In the case of "no cc," the WI legislature has decided that, in the event a business owner (or employer) decides to prohibit cc, everything stays the same, legally. The business gets no special immunity, nor does it automatically assume responsibility for the safety of licensees on the premises. Such a business takes its chances with the jury. OTOH, if a business opts not to prohibit cc, and a business licensee is injured as a result of that decision, the business is immune.

How about an example? Back in August or September, a man was killed at a convenience store here in LR. The business owners are now being sued in a wrongful death action, on a theory of premises liability. For the sake of argument, let's move this event to Wisconsin to show how this works. Also, let's add a couple of facts to make this fit the argument. For purposes of this argument, let's add a couple of facts. First, let's assume that the killing happened inside the store. Second, let's assume that the victim was a would-be cc'er.

1) If the business is posted to prohibit cc, there is no immunity for the business. The business owners are now faced with answering a complaint, responding to discovery, going through depositions, etc. Assuming that there are genuine issues of material fact, the case will survive a motion for summary judgment (if one is filed), and they're going to trial. Unless the case is found to be frivolous, the business owners are probably facing $15K-20K in legal fees, even if they win. And they may face an appeal after that.

2) If the business is not posted to prohibit cc, their lawyer will file a Motion to Dismiss, based on that statute, and the case will (most likely) be dismissed. If the Motion to Dismiss is successful, there will be no more discovery, no depositions, no trial. They probably face less than $1K in legal fees.

Even if you're right, that there's nothing from which to be immune, the business owners in Arkansas face Scenario #1, becasue we don't have the same statute as WI.
 
A person who does not prohibit an individual from carrying a concealed weapon on property that the person owns or occupies is immune from any liability arising from his or her decision. Wis. Stat. § 175.60(21)(b).

This is (at best) another typical poorly worded law.

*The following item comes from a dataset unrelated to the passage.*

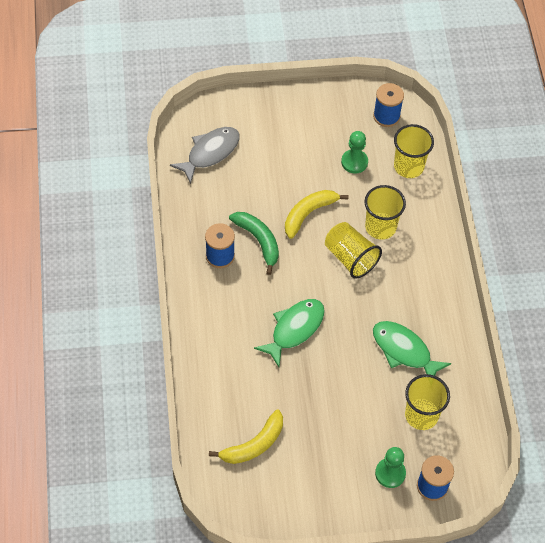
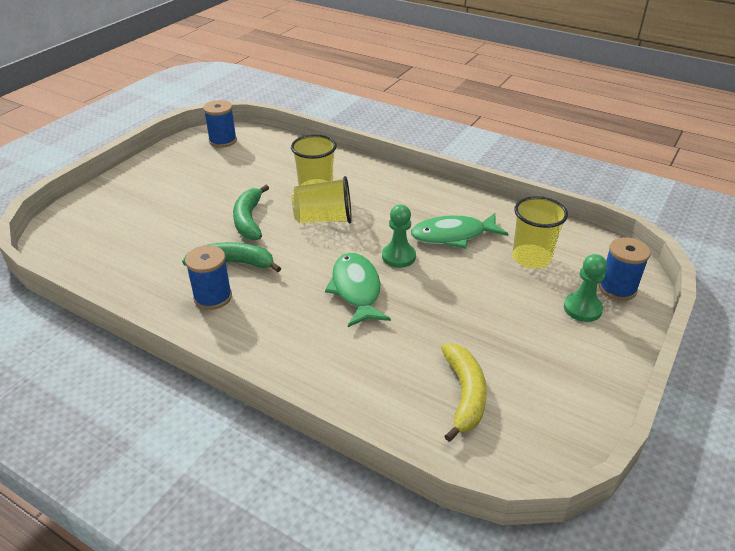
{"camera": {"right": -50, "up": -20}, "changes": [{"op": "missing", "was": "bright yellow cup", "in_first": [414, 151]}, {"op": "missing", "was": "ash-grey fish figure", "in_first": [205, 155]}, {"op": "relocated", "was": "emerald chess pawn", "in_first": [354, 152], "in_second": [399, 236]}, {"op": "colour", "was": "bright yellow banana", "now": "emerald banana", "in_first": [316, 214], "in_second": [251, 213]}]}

From other readings it would appear the law was intended to grant immunity for actions of the CWP holder, not alter the existent immunity of a property owner for unforeseen events.

To hold a property owner liable in almost every state you must show they had knowledge of a hazard, and have failed to take reasonable steps to mitigate the hazard (and other conditions).

If you Are hit by a car walking across a parking lot there is not a lot of liability of the parking lot owner, and even less if they posted stop signs and a speed limit. They will point to this as being reasonable.
Preventing anyone from speeding in the lot would be a lot harder.

This does not prevent filing of a suit, but makes prevailing very difficult.
Attorneys (like everyone else) prefer to be paid.

Damage suits are often taken on contingency, anticipating a victory to pay the bill.
This has the effect of limiting suits with low chances of prevailing, unless the complainant has deep enough pockets to pay the attorney and is willing to risk their money.